Heres an interesting scenario that was discussed with me by one of the quants in the front-office team yesterday.
"Can I invoke a WPF Window/Control to popup from the FSI window in Visual Studio ?" - "Yes, thats easy I said"....
"and then interact with it ASYNCHRONOUSLY via F# commands in the FSI window ?" - "hmmmm, I said"
So the first bit is easy and has been done many times before with WPF and Winforms, and that is mainly to instantiate UI controls and popups from within Fsharp Interactive, and update these controls when running F# commands..... but....... you're doing your updates synchronously on the main UI thread !
What if the update your running is a long-running task, that WPF popup is going to freeze on you, and to solve it you are facing the classic issue of STA thread affinity with either WPF or Winforms.
The common solution in standard WPF/Winforms apps is to marshall messages to the UI pump via delegates, but how would that work in F# interactive ?
After a little head-scratching, I figured it out, and here is a sample of how its done below:
#light
#r "WindowsBase"
#r "PresentationCore"
#r "PresentationFramework"
open System
open System.Windows
open System.Windows.Controls
open System.Threading
open System.Windows.Threading
// create a reference to a WPF control in interactive window
let mutable (wp : TextBlock) = null
// create a new WPF gui thread with a running dispatcher and message pump
let thread = new System.Threading.Thread(fun() ->
let window = new System.Windows.Window(Name="Test",Width=500.0,Height=500.0)
wp <- new TextBlock()
wp.Text <- "test1"
window.Content <- wp
window.Visibility <- Visibility.Visible
window.Show()
window.Closed.Add(fun e ->
Dispatcher.CurrentDispatcher.BeginInvokeShutdown(DispatcherPriority.Background)

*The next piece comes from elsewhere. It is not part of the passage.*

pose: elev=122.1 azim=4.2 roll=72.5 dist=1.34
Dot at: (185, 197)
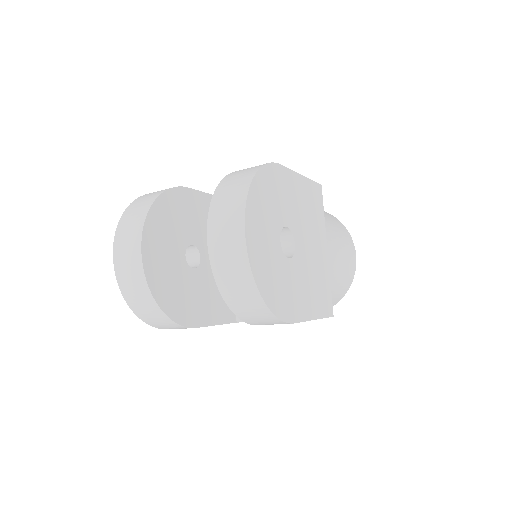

Thread.CurrentThread.Abort())
Dispatcher.Run()
)
thread.SetApartmentState(ApartmentState.STA)
thread.IsBackground <- true
// start the thread, which will invoke the popup ui
thread.Start()
// once WPF window is up, you can marshall updates via its running dispatcher
wp.Dispatcher.BeginInvoke(Action(fun _ -> wp.Text <- "test2")) |> ignore
To test this, run all but the last line in the interactive window, and you should see a popup like this:

Then run the final line, which marshalls the update onto the new gui thread, and you get this

Proving the solution:
So what this means now is that we can create sophosticated WPF controls, invoke them in the FSI window, and then apply long-running upddates via FSI without the WPF window freezing on us.